We bear in mind that where inconsistency is present (as at the wider category level), this may be a consequence of either – or both – differences in the interventions or the systems in which they are evaluated as well as differences in participants or outcome measures. While some interventions are clearly complex, even simple interventions are frequently implemented into complex health systems and this is especially true of those which would represent changes in patient management.(26) This especially includes diagnostic and prognostics test, for which we always primarily ask about the effect of testing on the people involved and their management.(25)
Imprecision is usually the consequence of small studies with insufficient participants; this results in wide confidence intervals and effect estimates which would be highly likely to change with further evidence. Indirectness is also often an issue for some or all of the evidence.
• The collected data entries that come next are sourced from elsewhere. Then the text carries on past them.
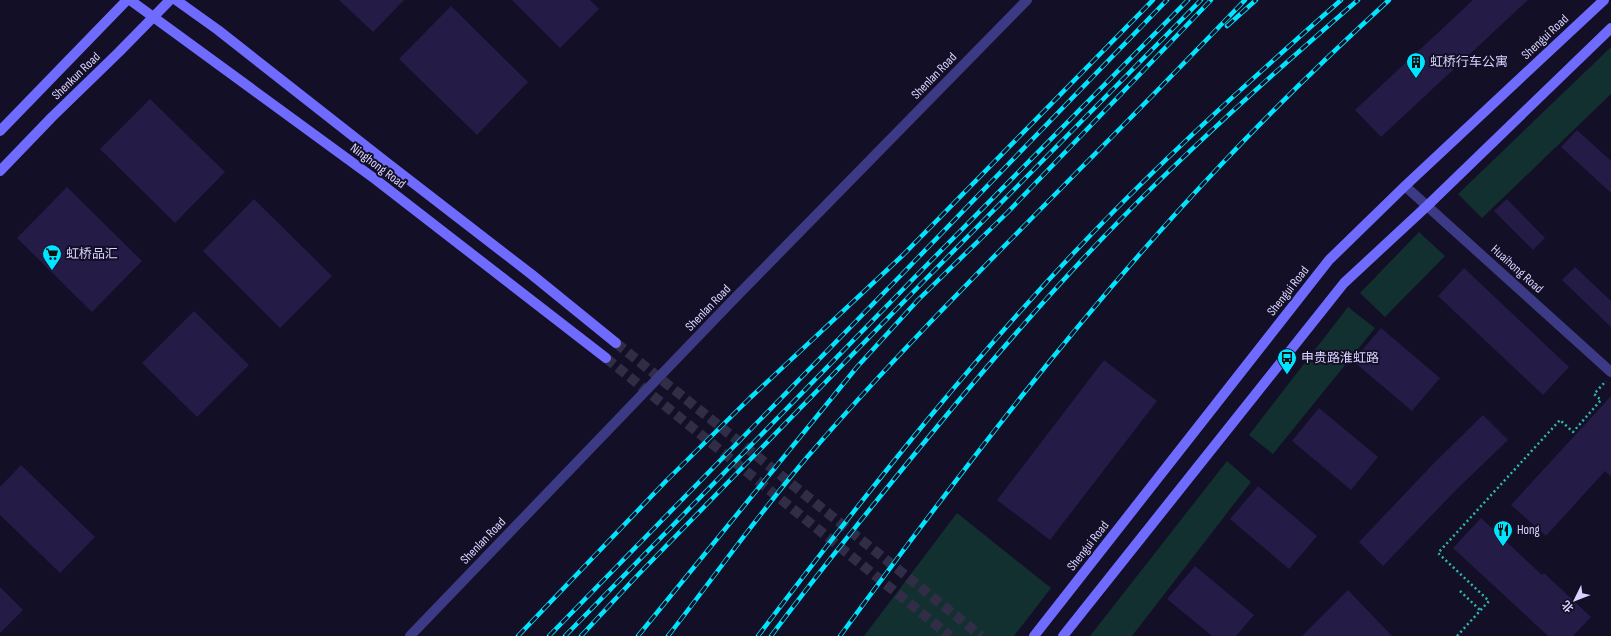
<svg xmlns="http://www.w3.org/2000/svg" width="1611" height="636" viewBox="0 0 1611 636" font-family="'Sofia Sans Condensed','Noto Sans SC',sans-serif">
  <style>
    .green { fill: #12302f }
    .building { fill: #241b47 }
    .lines { fill: none; stroke-linecap: round; stroke-linejoin: round }
    .secondary-tunnel { stroke: #312d47; stroke-width: 10; stroke-dasharray: 10 5; stroke-linecap: butt }
    .path { stroke: #2fb8b0; stroke-width: 2.5; stroke-dasharray: 2 3; stroke-linecap: butt }
    .tertiary { stroke: #3d3a85; stroke-width: 10 }
    .secondary { stroke: #6f6bff; stroke-width: 10 }
    .rail-casing { stroke: #00e5ff; stroke-width: 4.5 }
    .rail { stroke: #130f26; stroke-width: 3; stroke-dasharray: 9; stroke-linecap: butt }
    .labels { text-anchor: middle; dominant-baseline: central; stroke-width: 4; stroke-linejoin: round; paint-order: stroke }
    .street-label { font-size: 13px; fill: #d9d4ff; stroke: #130f26 }
    .poi-label { font-size: 13px; fill: #d9d4ff; stroke: #130f26; text-anchor: start }
  </style>
  <rect width="100%" height="100%" fill="#130f26"/>
  <path class="green" d="M1611 47V94L1482 218 1458 194Z
    M1419 232 1445 256 1385 317 1360 293Z
    M1348 307 1375 328 1273 454 1249 435Z
    M1227 461 1251 482 1132 636H1090Z
    M957 513 1051 588 1014 636H864Z"/>
  <path class="building" d="M339 0H404L373 32Z
    M512 0H590L599 9 560 48Z
    M1473 0H1528L1381 137 1355 110Z
    M451 6 528 82 477 135 399 59Z
    M150 99 225 172 175 223 100 149Z
    M1577 130 1611 161V193L1561 147Z
    M67 187 142 261 92 312 17 238Z
    M254 199 332 276 280 328 203 251Z
    M1507 199 1545 238 1533 250 1494 211Z
    M1575 267 1611 301V327L1562 280Z
    M1464 268 1569 367 1543 395 1438 296Z
    M194 311 249 365 197 417 142 363Z
    M1381 328 1440 378 1412 411 1353 361Z
    M1104 360 1157 401 1050 540 997 500Z
    M1611 396V477L1605 471 1546 536 1511 505Z
    M1319 408 1378 457 1351 490 1292 441Z
    M1483 415 1508 440 1456 490 1383 566 1359 542 1435 462Z
    M21 465 95 537 60 573 0 515V487Z
    M1258 486 1317 536 1289 569 1230 519Z
    M1481 518 1542 575 1544 573 1591 617 1573 636H1548L1453 548Z
    M1195 566 1254 615 1236 636H1212L1167 599Z
    M0 587 23 610 0 633Z
    M1348 590 1392 636H1302Z"/>
  <g class="lines">
    <path class="secondary-tunnel" d="M616 343 981 636
      M606 358 950 636"/>
    <path class="path" d="M1460 591 1480 610
      M1457 636 1489 601 1438 553 1560 420 1573 432 1601 400 1594 394 1606 381"/>
    <path class="tertiary" d="M1405 186 1611 372
      M410 636 732 301 1027 0"/>
    <path class="secondary" d="M130 0 375 179 606 358
      M176 0 218 30 386 162 531 274 616 343
      M0 131 127 0
      M0 171 52 117 119 52 170 0
      M1034 636 1329 260 1405 186 1604 0
      M1063 636 1344 283 1427 206 1611 28"/>
    <defs>
      <path id="rail" d="M1227 26 1256 0
        M518 636 666 481 750 398 903 255 1153 0
        M549 636 908 268 1167 0
        M565 636 915 277 1188 0
        M581 636 634 579 921 284 1201 0
        M638 636 857 367 918 300 1007 213 1211 0
        M668 636C715 576 759 513 809 455 895 355 989 262 1082 167 1137 112 1191 56 1245 0
        M758 636C870 488 985 342 1115 210 1187 137 1264 68 1341 0
        M771 636C824 565 880 496 936 428 996 355 1058 283 1124 216 1198 140 1278 69 1358 0
        M840 636C958 475 1080 314 1217 169 1272 110 1330 54 1389 0"/>
    </defs>
    <use href="#rail" class="rail-casing"/>
    <use href="#rail" class="rail"/>
  </g>
  <defs>
    <symbol id="building-pin" viewBox="-11 -11 22 30"><path d="M0 17L-7.5 6A9.5 9.5 0 1 1 7.5 6Z" fill="#00e5ff" stroke="#130f26"/><path d="M-4-6H4V6H1V3H-1V6H-4ZM-2.5-4.3h1.7v1.8h-1.7ZM.8-4.3h1.7v1.8H.8ZM-2.5-1h1.7V.8h-1.7ZM.8-1h1.7V.8H.8Z" fill="#111"/></symbol>
    <symbol id="supermarket-pin" viewBox="-11 -11 22 30"><path d="M0 17L-7.5 6A9.5 9.5 0 1 1 7.5 6Z" fill="#00e5ff" stroke="#130f26"/><path d="M-6-5.5h2.5l.6 2H6L4.5 2H-2.5L-4.4-4H-6ZM-1.5 3.2a1.3 1.3 0 1 0 .1 0ZM3 3.2a1.3 1.3 0 1 0 .1 0Z" fill="#111"/></symbol>
    <symbol id="bus-pin" viewBox="-11 -11 22 30"><path d="M0 17L-7.5 6A9.5 9.5 0 1 1 7.5 6Z" fill="#00e5ff" stroke="#130f26"/><path d="M-5-6H5V4H4V6H2V4H-2V6H-4V4H-5ZM-3.5-4V0h7V-4ZM-3.5 1.2v1.5H-2V1.2ZM2 1.2v1.5H3.5V1.2Z" fill="#111"/></symbol>
    <symbol id="restaurant-pin" viewBox="-11 -11 22 30"><path d="M0 17L-7.5 6A9.5 9.5 0 1 1 7.5 6Z" fill="#00e5ff" stroke="#130f26"/><path d="M-5-6h1v4h1v-4h1v4h1v-4h1v5L-1.5 .5V6h-2V.5L-5-1ZM5-6V6H3V1.5H1.5Q1.5-4 5-6Z" fill="#111"/></symbol>
  </defs>
  <g fill-rule="evenodd">
    <use href="#building-pin" x="1405" y="51" width="22" height="30"/>
    <use href="#supermarket-pin" x="41" y="243" width="22" height="30"/>
    <use href="#bus-pin" x="1276" y="347" width="22" height="30"/>
    <use href="#restaurant-pin" x="1492" y="519" width="22" height="30"/>
  </g>
  <g class="labels">
    <g class="street-label">
      <text transform="translate(1545 37) rotate(-43)">Shengui Road</text>
      <text transform="translate(76 76) rotate(-44)">Shenkun Road</text>
      <text transform="translate(934 76) rotate(-46)">Shenlan Road</text>
      <text transform="translate(378 166) rotate(37)">Ninghong Road</text>
      <text transform="translate(1517 269) rotate(42)">Huaihong Road</text>
      <text transform="translate(1288 291) rotate(-52)">Shengui Road</text>
      <text transform="translate(708 308) rotate(-46)">Shenlan Road</text>
      <text transform="translate(483 541) rotate(-46)">Shenlan Road</text>
      <text transform="translate(1088 546) rotate(-52)">Shengui Road</text>
    </g>
    <g class="poi-label">
      <text x="1430" y="62">虹桥行车公寓</text>
      <text x="66" y="254">虹桥品汇</text>
      <text x="1301" y="358">申贵路淮虹路</text>
      <text x="1517" y="530">Hong</text>
    </g>
  </g>
  <g transform="translate(1575 600) rotate(227)" stroke="#130f26" stroke-width="3" paint-order="stroke">
  <path d="M0-3L7 15L0 10L-7 15Z" fill="#d9d4ff"/>
  <text y="-6" font-size="11" font-weight="bold" text-anchor="middle" fill="#d9d4ff">北</text>
  </g>
</svg>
Because innovations assessed are novel there is often only a partial evidence base, where the evidence may be only indirectly relevant to many of the people in the question, although directly relevant to the group represented in the studies.
Our considerations of relevance (which GRADE considers as (in)directness) are key to our assessments. In addition to the consideration of indirectness which informs our assessment of the certainty of the evidence we also consider the relevance of the evidence to the context and health system in which the innovation would be implemented – in this case Greater Manchester in the UK.